Fruit Child, Large was a terrible name. We were ordering dinner one night after rehearsing, and somebody would say, "Gimme a Coke, large." We started with Giant Lemon Babies. I wanted to call it Lemon Sandy Ana - something from every participant. But the four was really cool. No soundchecks. We were determined to just fuck off, plug in our amps, and have a good time. We'd do five Howe-songs, five my-songs. a couple of Juliana's, and some country covers, like "How Much I Lied" bv Gram Parsons. Howe is really a big inspiration. He made me stay in music after we'd had a rough time for awhile.

The Bob: How did you like recording Ray in Los Angeles?

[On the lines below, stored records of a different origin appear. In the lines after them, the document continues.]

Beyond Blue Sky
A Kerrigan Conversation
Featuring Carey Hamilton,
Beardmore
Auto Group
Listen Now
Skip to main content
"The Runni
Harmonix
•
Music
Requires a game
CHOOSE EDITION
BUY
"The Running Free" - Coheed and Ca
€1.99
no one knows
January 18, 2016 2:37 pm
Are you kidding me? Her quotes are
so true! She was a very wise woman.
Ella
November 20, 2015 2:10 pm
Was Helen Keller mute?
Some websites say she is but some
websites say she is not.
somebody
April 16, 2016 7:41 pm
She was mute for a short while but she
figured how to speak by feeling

Dando: Well, I was in L.A. way too long. We were doing videos and taking pictures, and it was during the L.A. riots. I couldn't take it any more. One funny thing, though, was meeting Gunnar Nelson there. He was in the same studio producing a metal band, and didn't know who I was. We got on pretty well, playing songs to each other and stuff. I just said to him one day, "You wanna come in and do some 'OO-EE-OOs?"' I made him sing a part from Ed Sanders' [of the Fugs] book, "The Farpily." In the book he's always going "OO-EE-OO" after saying something really creepy. So I made Gunnar Nelson, this LA. establishment kinda guy, sing some Ed Sanders.

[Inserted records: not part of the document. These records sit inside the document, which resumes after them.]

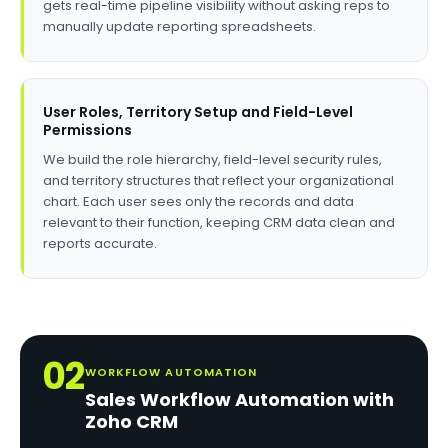
gets real-time pipeline visibility without asking reps to
manually update reporting spreadsheets.
User Roles, Territory Setup and Field-Level
Permissions
We build the role hierarchy, field-level security rules,
and territory structures that reflect your organizational
chart. Each user sees only the records and data
relevant to their function, keeping CRM data clean and
reports accurate.
02
WORKFLOW AUTOMATION
Sales Workflow Automation with
Zoho CRM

The Bob: I've seen you lumped together with the East Coast grunge contingent, like Dinosaur, Jr. That must make you smile.

Dando: I think they're a major band that said to everyone, You can all relax now and play the kind of music you want to play, which is the Neil Young-ish stuff you grew up with-do a couple of leads here and there, and have a cool rock band. It's okay not to be so punk.

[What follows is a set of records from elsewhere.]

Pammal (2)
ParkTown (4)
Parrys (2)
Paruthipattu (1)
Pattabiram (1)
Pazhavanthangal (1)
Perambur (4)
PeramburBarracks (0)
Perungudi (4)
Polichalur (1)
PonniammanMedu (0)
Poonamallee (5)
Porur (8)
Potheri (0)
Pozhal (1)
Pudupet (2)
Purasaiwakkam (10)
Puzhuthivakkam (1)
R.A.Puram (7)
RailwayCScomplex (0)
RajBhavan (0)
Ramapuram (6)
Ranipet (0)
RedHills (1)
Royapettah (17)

The Bob: You and Howe hung out for a while in New York with Syd Straw?

Dando: I went back to CB's with Syd one night, to this Richard Hell reading party-cool poems-right after Johnny Thunders died, and wound up talking to all those people who toured with the Dolls and the Heartbreakers. They cordially invited me to come to Johnny's funeral the next day. So I went. There were 120 people, really small, at St. Anastacia's church on 45th Street in Queens-a traditional Catholic fiuneral. At the very end they played Johnny's first version of "You Can't Put Your Arms Around a Memory," when he played it into a condenser mike. It was so heartbreaking. They had a black El Camino full of flowers, sent by Motley Crue and Aerosmith. And all the Dolls were there.

We drove to the internment, and everyone was given a rose to approach the coffin and then kiss the rose and lay it on top. Me and Jerry Nolan and Syl Sylvain had to piss really bad because we'd been drinking beer, so we run down the hill to piss in this little shack in the cemetery. By the time we got back, everyone had left, and they were dropping Johnny into the fucking ground. Syl got into throwing the first bit of dirt on him, so they let him throw the dirt, and he's yelling "You motherfucker."

That was really intense. But the last thing Syl says to me is, "If you ever need a cheap producer, call me."